— To do —
Reproduce the forum thread below about the laptop stolen in Verona, word for word from start to finish.

# Theft in Italy



## saba75 (May 22, 2011)

Hi everyone,
I am desperate for some advice/help as a victim of theft.
I had my Apple Mac laptop stolen yesterday in Verona and even though I have reported it to the police, I have little faith in getting it back. I wanted to ask if you think there is any way of getting a message spread that I only want to retrieve my family photographs which is the biggest loss in all this. Any suggestions will be most appreciated... I am devastated. Thank you.


----------



## MaidenScotland (Jun 6, 2009)

Sorry to hear of the loss of your family photos.. I take it they are not on photobucket or anything?

Maiden.


----------



## saba75 (May 22, 2011)

MaidenScotland said:


> Sorry to hear of the loss of your family photos.. I take it they are not on photobucket or anything?
> 
> Maiden.


Unfortunately not. It was a new laptop, we transferred all albums from Dell to Mac and we were going to get a hard drive back up for it...


----------



## MaidenScotland (Jun 6, 2009)

Is there a local Verona facebook page? If so why not join and post on there telling them all you want is your photos, worth a try


----------



## Clive in Abruzzo (Sep 3, 2010)

I lost six years worth of data last month! I was in a dark place for a while... However, life goes on and I've found all sorts bits and pieces here and there; the one thing that really 'sì pizzica' though is the loss of some video files taken in 1999 on Prince Edward Island of my wife running along the beach. 

I detest computers/I love computers/I detest computers/I love computers


----------

— Supplied data —
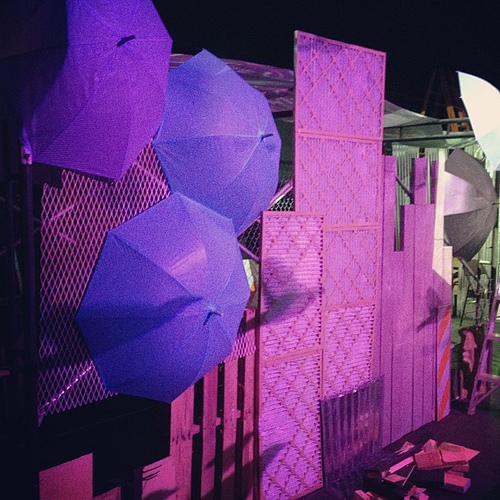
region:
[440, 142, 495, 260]
the umbrella is gray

— Task solution —
# Theft in Italy



## saba75 (May 22, 2011)

Hi everyone,
I am desperate for some advice/help as a victim of theft.
I had my Apple Mac laptop stolen yesterday in Verona and even though I have reported it to the police, I have little faith in getting it back. I wanted to ask if you think there is any way of getting a message spread that I only want to retrieve my family photographs which is the biggest loss in all this. Any suggestions will be most appreciated... I am devastated. Thank you.


----------



## MaidenScotland (Jun 6, 2009)

Sorry to hear of the loss of your family photos.. I take it they are not on photobucket or anything?

Maiden.


----------



## saba75 (May 22, 2011)

MaidenScotland said:


> Sorry to hear of the loss of your family photos.. I take it they are not on photobucket or anything?
> 
> Maiden.


Unfortunately not. It was a new laptop, we transferred all albums from Dell to Mac and we were going to get a hard drive back up for it...


----------



## MaidenScotland (Jun 6, 2009)

Is there a local Verona facebook page? If so why not join and post on there telling them all you want is your photos, worth a try


----------



## Clive in Abruzzo (Sep 3, 2010)

I lost six years worth of data last month! I was in a dark place for a while... However, life goes on and I've found all sorts bits and pieces here and there; the one thing that really 'sì pizzica' though is the loss of some video files taken in 1999 on Prince Edward Island of my wife running along the beach. 

I detest computers/I love computers/I detest computers/I love computers


----------